Were there any dishes that you’ve created that was inspired by Singapore and its people?
The dishes I have created combine two of my passions; food and travel. Trying different types of cuisines and speaking with chefs during my travels abroad inspire my work, and my dishes tend to capture the essence of my many adventures overseas. Having worked in Malaysia and travelled through Southeast Asia, I am always looking at how I can incorporate Singapore and Southeast Asian flavours in my dishes. For example, we have a BBQ chicken dish on the menu, which is prepared with a spicy marinade that is inspired by Nasi Lemak, and a Lobster Salad which uses coconut milk, lemongrass, and Thai fish sauce.
You have worked in Michelin-starred restaurants all over Asia. What brings you to Singapore? How different is the Singaporean reception towards your creations compared to other audiences?

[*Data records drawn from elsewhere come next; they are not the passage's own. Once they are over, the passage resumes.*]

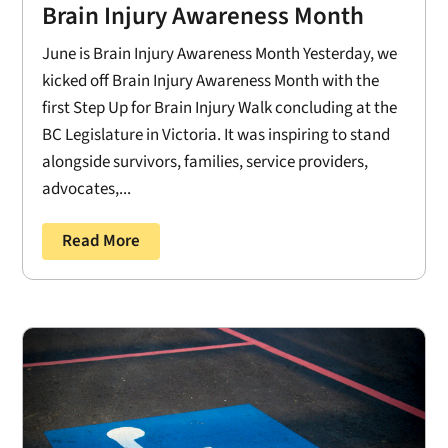
Brain Injury Awareness Month
June is Brain Injury Awareness Month Yesterday, we
kicked off Brain Injury Awareness Month with the
first Step Up for Brain Injury Walk concluding at the
BC Legislature in Victoria. It was inspiring to stand
alongside survivors, families, service providers,
advocates,...
Read More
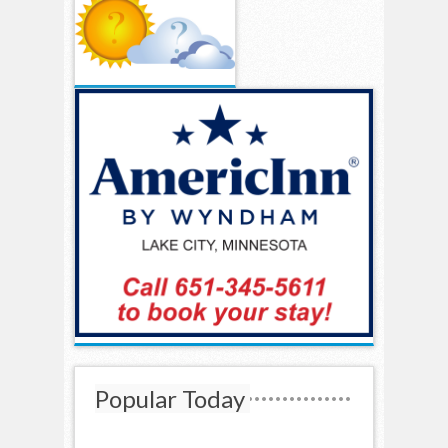
Popular Today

The reception hasn’t been any different in Singapore compared to the other cities I have lived and worked in. When I received an offer from the TAO Group to be part of the KOMA family, I took it – I felt my skills and experience matched what the restaurant was looking for and would give me the opportunity to create new dishes. I think just the ability to share my passion of food and travel through my dishes is a great accomplishment. I’ve always been passionate about food ever since I was a young boy helping my grandfather out in his tempura restaurant in Kyoto – it’s why I became a chef.
For some of our readers who have yet to visit KOMA Singapore, what is the one dish that will make them keep coming back for more?

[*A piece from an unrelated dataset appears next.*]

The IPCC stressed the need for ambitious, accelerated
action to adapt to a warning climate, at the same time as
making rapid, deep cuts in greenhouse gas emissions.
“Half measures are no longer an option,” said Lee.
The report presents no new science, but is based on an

Our Salmon Pillow has been a hit with our guests since we opened the restaurant. It is a crisp puff pastry piped with smoked avocado puree and topped with salmon sashimi, and a definite must-try when you visit KOMA.
How important is the presentation of a dish for you?
I think the presentation of a dish is very important as it sets expectations of what the dish should taste like. All our dishes are a feast for the senses, as they are visually appealing and equally tasty.
If you had to pick one meal in your life that changed you, which one would it be and why?
I remember eating a saba (mackerel) sandwich while visiting Turkey. The sandwich carried a wonderful scent of roasted fish and was very juicy and flavourful – a very well balanced taste.
What is the best culinary advice you’ve gotten over the years in your career?
The best advice I have been given is to simply enjoy what I do, and continuously challenge and improve myself by trying out various types of cuisines and cooking techniques.